■ Extrait fourni
= = = = = = =

Sur le trottoir, au coin de la rue de Richelieu, un homme qui sort du travail tombe, foudroyé. Crise cardiaque massive, il meurt. Il vient de faire une journée de 14 h. Ce n’est pas pour rien s’il y a une durée maxima du travail : 10 h par jour et 48 h par semaine et si cette durée maxima est « d’ordre public social » et s’applique à toutes et tous les salariés sans exception y compris les cadres prétendus au forfait. Les seules dérogations exceptionnelles envisageables sont soumises à une autorisation préalable de l’inspection du travail, par exemple pour sauvetage en mer, un incendie de forêt ou une catastrophe humanitaire. Un employeur qui fait travailler un salarié plus de 10 h par jour et de 48 h par semaine commet un « trouble manifeste à l’ordre public » et c’est un délit. Il devra être jugé comme un délinquant.

= = = = = = =

Tracés de contour des images
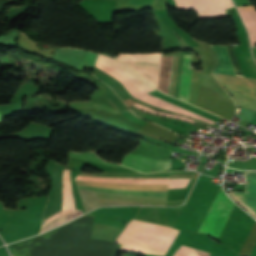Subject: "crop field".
<instances>
[{
	"instance_id": "8a807250",
	"label": "crop field",
	"mask_w": 256,
	"mask_h": 256,
	"mask_svg": "<svg viewBox=\"0 0 256 256\" xmlns=\"http://www.w3.org/2000/svg\"><path fill=\"white\" fill-rule=\"evenodd\" d=\"M179 230L133 219L119 235L120 249L164 256Z\"/></svg>"
},
{
	"instance_id": "ac0d7876",
	"label": "crop field",
	"mask_w": 256,
	"mask_h": 256,
	"mask_svg": "<svg viewBox=\"0 0 256 256\" xmlns=\"http://www.w3.org/2000/svg\"><path fill=\"white\" fill-rule=\"evenodd\" d=\"M75 181L77 184H83V185H96V186H109V187H122V188L161 190V191L168 190V185H159V184L121 183V182L84 181V180H75ZM83 185H77V187L82 189H91V190L167 196V192H161V191L122 189V188L83 186ZM96 193H97V197L110 198V199H116V200L135 201V202H140L141 205L166 206V200H167V197H161V196L101 192V191H96Z\"/></svg>"
},
{
	"instance_id": "34b2d1b8",
	"label": "crop field",
	"mask_w": 256,
	"mask_h": 256,
	"mask_svg": "<svg viewBox=\"0 0 256 256\" xmlns=\"http://www.w3.org/2000/svg\"><path fill=\"white\" fill-rule=\"evenodd\" d=\"M100 57H104V58H108L105 57L103 55H98ZM98 59L102 60V61H106L109 62L111 64H113L114 66L118 67L120 70H122L125 74H127L137 85L138 87L144 92H150L153 90H156L155 88H153L150 84H148L142 77H140L138 74H136L134 71H132L125 63L117 61L115 59L112 58H108V59H112L115 60L119 63H121L122 65H124L125 67H127L130 71H132L137 77H139L145 84H147L149 87H151L152 89H150L148 86L144 85V83L137 78L132 72H130L127 68H125L124 66L111 61V60H107V59H103V58H99ZM97 60L96 62V66H98L99 68H101V70L105 71L107 74L115 77L118 79V81L121 82V84L124 86V88L133 96H137V95H141L144 94L137 86L136 84L128 77L126 76L123 72H121L118 68L106 63V62H102ZM116 79V80H117Z\"/></svg>"
},
{
	"instance_id": "412701ff",
	"label": "crop field",
	"mask_w": 256,
	"mask_h": 256,
	"mask_svg": "<svg viewBox=\"0 0 256 256\" xmlns=\"http://www.w3.org/2000/svg\"><path fill=\"white\" fill-rule=\"evenodd\" d=\"M213 74L221 82L256 87V79L254 78L223 75L216 73ZM233 84H225V86L227 87L229 92L235 97L238 105L256 112V88Z\"/></svg>"
},
{
	"instance_id": "f4fd0767",
	"label": "crop field",
	"mask_w": 256,
	"mask_h": 256,
	"mask_svg": "<svg viewBox=\"0 0 256 256\" xmlns=\"http://www.w3.org/2000/svg\"><path fill=\"white\" fill-rule=\"evenodd\" d=\"M233 205L221 188L198 233H205L217 239Z\"/></svg>"
},
{
	"instance_id": "dd49c442",
	"label": "crop field",
	"mask_w": 256,
	"mask_h": 256,
	"mask_svg": "<svg viewBox=\"0 0 256 256\" xmlns=\"http://www.w3.org/2000/svg\"><path fill=\"white\" fill-rule=\"evenodd\" d=\"M82 214V212L75 210L70 173L69 170L65 169L63 176L62 210L43 221L41 232L62 224L75 217H78Z\"/></svg>"
},
{
	"instance_id": "e52e79f7",
	"label": "crop field",
	"mask_w": 256,
	"mask_h": 256,
	"mask_svg": "<svg viewBox=\"0 0 256 256\" xmlns=\"http://www.w3.org/2000/svg\"><path fill=\"white\" fill-rule=\"evenodd\" d=\"M178 9H193L199 19L224 17L225 9L234 7L231 0H174Z\"/></svg>"
},
{
	"instance_id": "d8731c3e",
	"label": "crop field",
	"mask_w": 256,
	"mask_h": 256,
	"mask_svg": "<svg viewBox=\"0 0 256 256\" xmlns=\"http://www.w3.org/2000/svg\"><path fill=\"white\" fill-rule=\"evenodd\" d=\"M197 106L228 120L234 115L235 106L216 93L200 87Z\"/></svg>"
},
{
	"instance_id": "5a996713",
	"label": "crop field",
	"mask_w": 256,
	"mask_h": 256,
	"mask_svg": "<svg viewBox=\"0 0 256 256\" xmlns=\"http://www.w3.org/2000/svg\"><path fill=\"white\" fill-rule=\"evenodd\" d=\"M159 54V53H154ZM118 56L161 57V55L126 54ZM117 57L129 64L131 68H159L160 58ZM153 86L157 85L159 69H134Z\"/></svg>"
},
{
	"instance_id": "3316defc",
	"label": "crop field",
	"mask_w": 256,
	"mask_h": 256,
	"mask_svg": "<svg viewBox=\"0 0 256 256\" xmlns=\"http://www.w3.org/2000/svg\"><path fill=\"white\" fill-rule=\"evenodd\" d=\"M97 55L96 53L73 48H57L51 58L82 70L84 67L91 68V64L94 65Z\"/></svg>"
},
{
	"instance_id": "28ad6ade",
	"label": "crop field",
	"mask_w": 256,
	"mask_h": 256,
	"mask_svg": "<svg viewBox=\"0 0 256 256\" xmlns=\"http://www.w3.org/2000/svg\"><path fill=\"white\" fill-rule=\"evenodd\" d=\"M246 193L229 192L228 194L253 216H256V171H246Z\"/></svg>"
},
{
	"instance_id": "d1516ede",
	"label": "crop field",
	"mask_w": 256,
	"mask_h": 256,
	"mask_svg": "<svg viewBox=\"0 0 256 256\" xmlns=\"http://www.w3.org/2000/svg\"><path fill=\"white\" fill-rule=\"evenodd\" d=\"M151 159L140 157L132 154L124 156L121 164L132 167L134 169L151 172L150 171ZM171 160H154L152 159L151 170L155 172L170 169Z\"/></svg>"
},
{
	"instance_id": "22f410ed",
	"label": "crop field",
	"mask_w": 256,
	"mask_h": 256,
	"mask_svg": "<svg viewBox=\"0 0 256 256\" xmlns=\"http://www.w3.org/2000/svg\"><path fill=\"white\" fill-rule=\"evenodd\" d=\"M146 103H149V104H152L154 106H157V107H160V108H163V109H168V110H172V111H175L177 113H180V114H184V115H187V116H190V117H194V118H197V119H200L202 121H205L207 123H215L214 121L212 120H209L207 118H204V117H201L199 115H196L194 113H191L189 111H186L184 109H181L179 107H176L174 105H171L153 95H150V94H146V95H143V96H139V97H136Z\"/></svg>"
},
{
	"instance_id": "cbeb9de0",
	"label": "crop field",
	"mask_w": 256,
	"mask_h": 256,
	"mask_svg": "<svg viewBox=\"0 0 256 256\" xmlns=\"http://www.w3.org/2000/svg\"><path fill=\"white\" fill-rule=\"evenodd\" d=\"M237 8L251 36V44L254 45L256 43V12L254 7L249 6Z\"/></svg>"
},
{
	"instance_id": "5142ce71",
	"label": "crop field",
	"mask_w": 256,
	"mask_h": 256,
	"mask_svg": "<svg viewBox=\"0 0 256 256\" xmlns=\"http://www.w3.org/2000/svg\"><path fill=\"white\" fill-rule=\"evenodd\" d=\"M212 47L216 51L219 59V63L216 66L214 72L235 75L232 64H231V60L228 54L227 47H221V46H215V45H212Z\"/></svg>"
},
{
	"instance_id": "d9b57169",
	"label": "crop field",
	"mask_w": 256,
	"mask_h": 256,
	"mask_svg": "<svg viewBox=\"0 0 256 256\" xmlns=\"http://www.w3.org/2000/svg\"><path fill=\"white\" fill-rule=\"evenodd\" d=\"M190 59H191V55H184L180 94H179V98L186 102H188V98H189L191 69L188 66L190 64Z\"/></svg>"
},
{
	"instance_id": "733c2abd",
	"label": "crop field",
	"mask_w": 256,
	"mask_h": 256,
	"mask_svg": "<svg viewBox=\"0 0 256 256\" xmlns=\"http://www.w3.org/2000/svg\"><path fill=\"white\" fill-rule=\"evenodd\" d=\"M139 132L159 137L168 142H172L179 138L177 135L171 133L170 131L148 122H146V124L139 130Z\"/></svg>"
},
{
	"instance_id": "4a817a6b",
	"label": "crop field",
	"mask_w": 256,
	"mask_h": 256,
	"mask_svg": "<svg viewBox=\"0 0 256 256\" xmlns=\"http://www.w3.org/2000/svg\"><path fill=\"white\" fill-rule=\"evenodd\" d=\"M256 242V221L238 256H248Z\"/></svg>"
},
{
	"instance_id": "bc2a9ffb",
	"label": "crop field",
	"mask_w": 256,
	"mask_h": 256,
	"mask_svg": "<svg viewBox=\"0 0 256 256\" xmlns=\"http://www.w3.org/2000/svg\"><path fill=\"white\" fill-rule=\"evenodd\" d=\"M69 156L74 157V158H83V159L96 161V162L103 163V164L108 165V166L122 167V166H118V165H115V164H112V163H106L105 161L101 160L100 158H98L97 156H95L91 152H87V153L70 152Z\"/></svg>"
},
{
	"instance_id": "214f88e0",
	"label": "crop field",
	"mask_w": 256,
	"mask_h": 256,
	"mask_svg": "<svg viewBox=\"0 0 256 256\" xmlns=\"http://www.w3.org/2000/svg\"><path fill=\"white\" fill-rule=\"evenodd\" d=\"M133 106L138 107V108H140V109H142V110H144V111H147V112H149V113H151V114L164 115V116H168V117H172V118H176V119L185 120V121H187V122H189V123H192V124L194 123V121H192V120H190V119H188V118H186V117L175 116V115H170V114H166V113L154 111V110H152V109H150V108H148V107H146V106H144V105H142V104H140V103H136V104H134Z\"/></svg>"
},
{
	"instance_id": "92a150f3",
	"label": "crop field",
	"mask_w": 256,
	"mask_h": 256,
	"mask_svg": "<svg viewBox=\"0 0 256 256\" xmlns=\"http://www.w3.org/2000/svg\"><path fill=\"white\" fill-rule=\"evenodd\" d=\"M189 179H170L169 188H182L186 187Z\"/></svg>"
},
{
	"instance_id": "dafd665d",
	"label": "crop field",
	"mask_w": 256,
	"mask_h": 256,
	"mask_svg": "<svg viewBox=\"0 0 256 256\" xmlns=\"http://www.w3.org/2000/svg\"><path fill=\"white\" fill-rule=\"evenodd\" d=\"M102 54L109 55V56H112V57L116 58L115 56H113V55H111V54H106V53H102Z\"/></svg>"
},
{
	"instance_id": "00972430",
	"label": "crop field",
	"mask_w": 256,
	"mask_h": 256,
	"mask_svg": "<svg viewBox=\"0 0 256 256\" xmlns=\"http://www.w3.org/2000/svg\"><path fill=\"white\" fill-rule=\"evenodd\" d=\"M0 120H1V116H0Z\"/></svg>"
}]
</instances>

= = = = = = =

■ Consignes de travail
Répondez à ces questions d'après le texte sur la durée maximale du travail :
(a) Combien d'heures l'homme qui s'effondre au coin de la rue de Richelieu vient-il de travailler ?
(b) Quelles sont les durées maximales du travail par jour et par semaine ?
(c) À quoi les dérogations exceptionnelles sont-elles soumises ?
Les lignes forment un ensemble distinct du texte.

■ Résultat attendu
(a) Il vient de faire une journée de 14 h.
(b) La durée maximale est de 10 h par jour et de 48 h par semaine.
(c) Elles sont soumises à une autorisation préalable de l'inspection du travail.